SoleilAbsolu a day ago | parent | next [-]

Yeah, if I hung a sign on my door saying "Answers generated by this person may be incorrect" my boss and HR would quickly put me on a PIP, or worse. If a physical product didn't do what it claimed to do, it would be recalled and the maker would get sued. Why does AI get a pass just pooping out plausible but incorrect, and sometimes very dangerous, answers?

philipallstar a day ago | parent [-]

> Yeah, if I hung a sign on my door saying "Answers generated by this person may be incorrect" my boss and HR would quickly put me on a PIP, or worse

I also have never written a bug, fellow alien.

premiumLootBox a day ago | parent [-]

I do not fear the employee who makes a mistake, I fear the AI that will make hundreds of mistakes in thousands of companies, endlessly.

philipallstar 14 hours ago | parent [-]

As employees also do across thousands of companies.
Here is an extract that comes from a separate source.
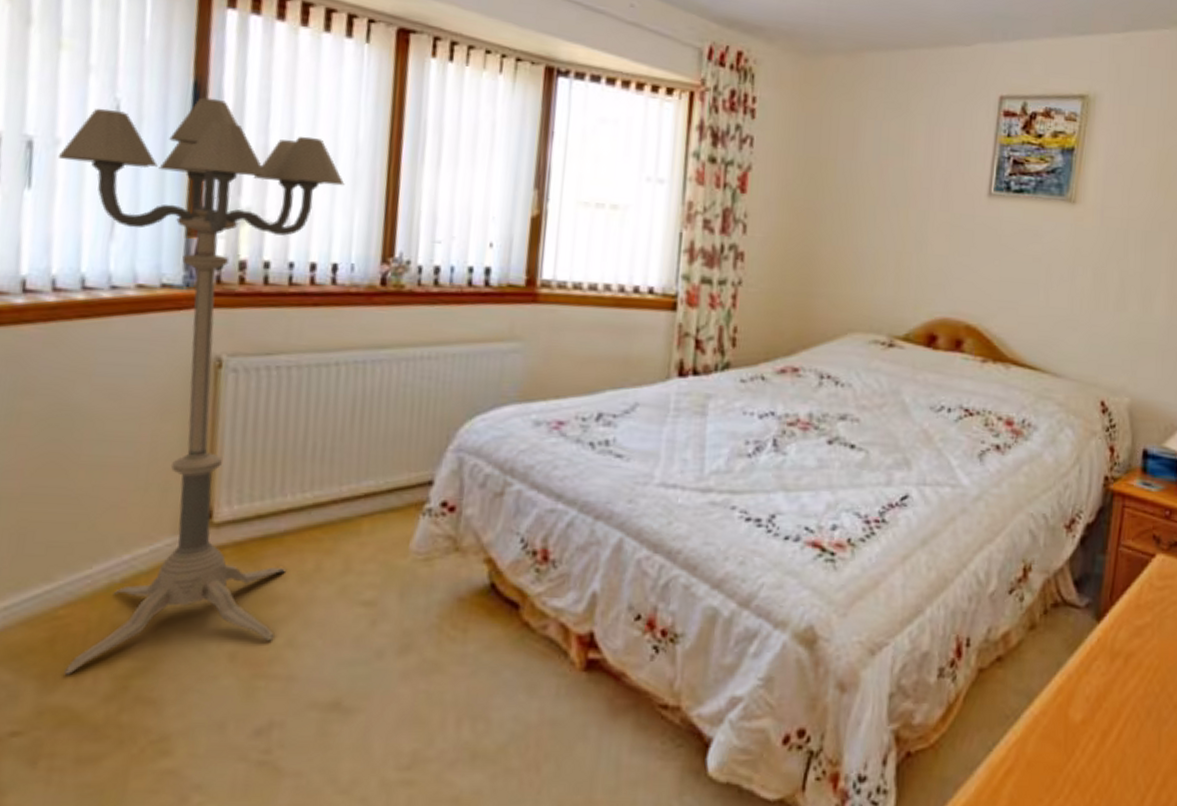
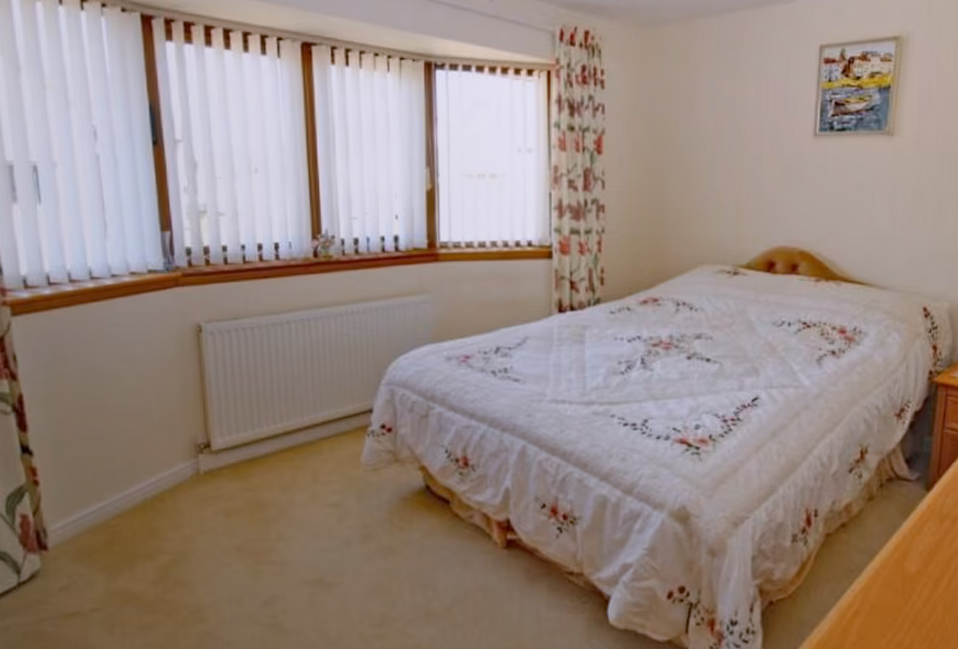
floor lamp: present [57,97,345,674] -> none [57,117,276,567]

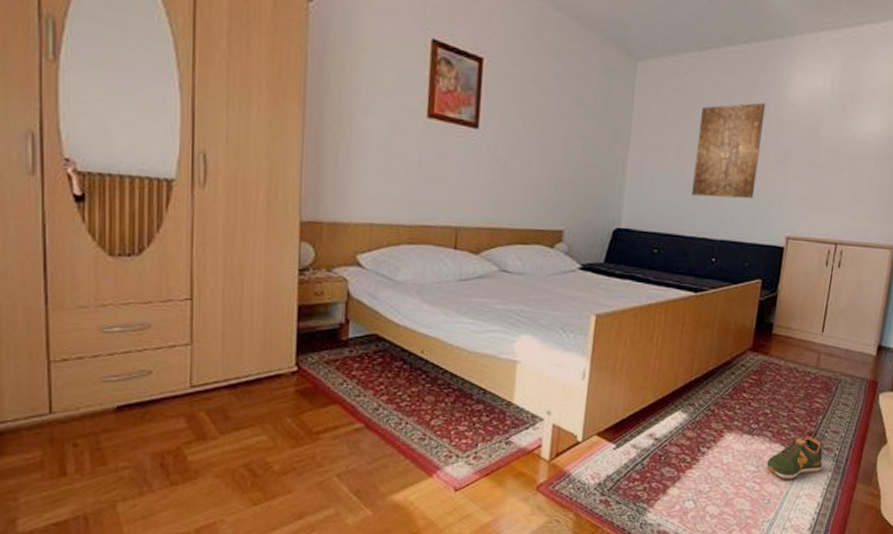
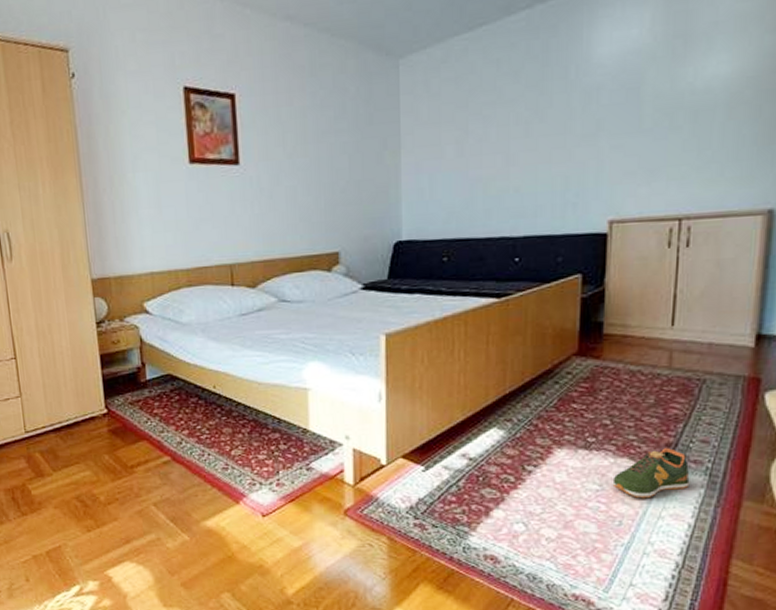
wall art: present [691,102,766,199] -> none [481,71,564,193]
anthem2025 a day ago | parent | prev [-]

[dead]

stonogo a day ago | parent | prev [-]

The difference is 'accountability' and it always will be.

iLoveOncall a day ago | parent | prev | next [-]

> If you allow an LLM to edit your code and also give it access to untrusted data (like the Internet), you have a security problem.

You don't even need to give it access to Internet to have issues. The training data is untrusted.

It's a guarantee that bad actors are spreading compromised code to infect the training data of future models.

mistrial9 a day ago | parent | prev | next [-]

no, you have a trust problem. Is the tool assisting, or is are the tools the architect, builder, manager, court and bank?

acessoproibido a day ago | parent | prev [-]

>If you allow a human to edit your code and also give them access to untrusted data (like the Internet), you have a security problem.

Security shouldn't be viewed in absolutes (either you are secure or you aren') but more in degrees. Llms can be used securely just the same as everything else, nothing is ever perfectly secure

NovemberWhiskey a day ago | parent [-]

Things can only be used securely if they have properties that can be reasoned about and relied upon.

This is why we don't usually have critical processes that depend on "human always does the right thing" (c.f. maker/checker controls).

OakNinja a day ago | parent [-]

They can be reasoned about and relied upon.

The problem is that people/users/businesses skip the reasoning part and go straight to the rely upon part.

withinboredom a day ago | parent [-]

They can be reasoned about from a mathematical perspective yes. An LLM will happily shim out your code to make a test pass. Most people would consider that “unreasonable”.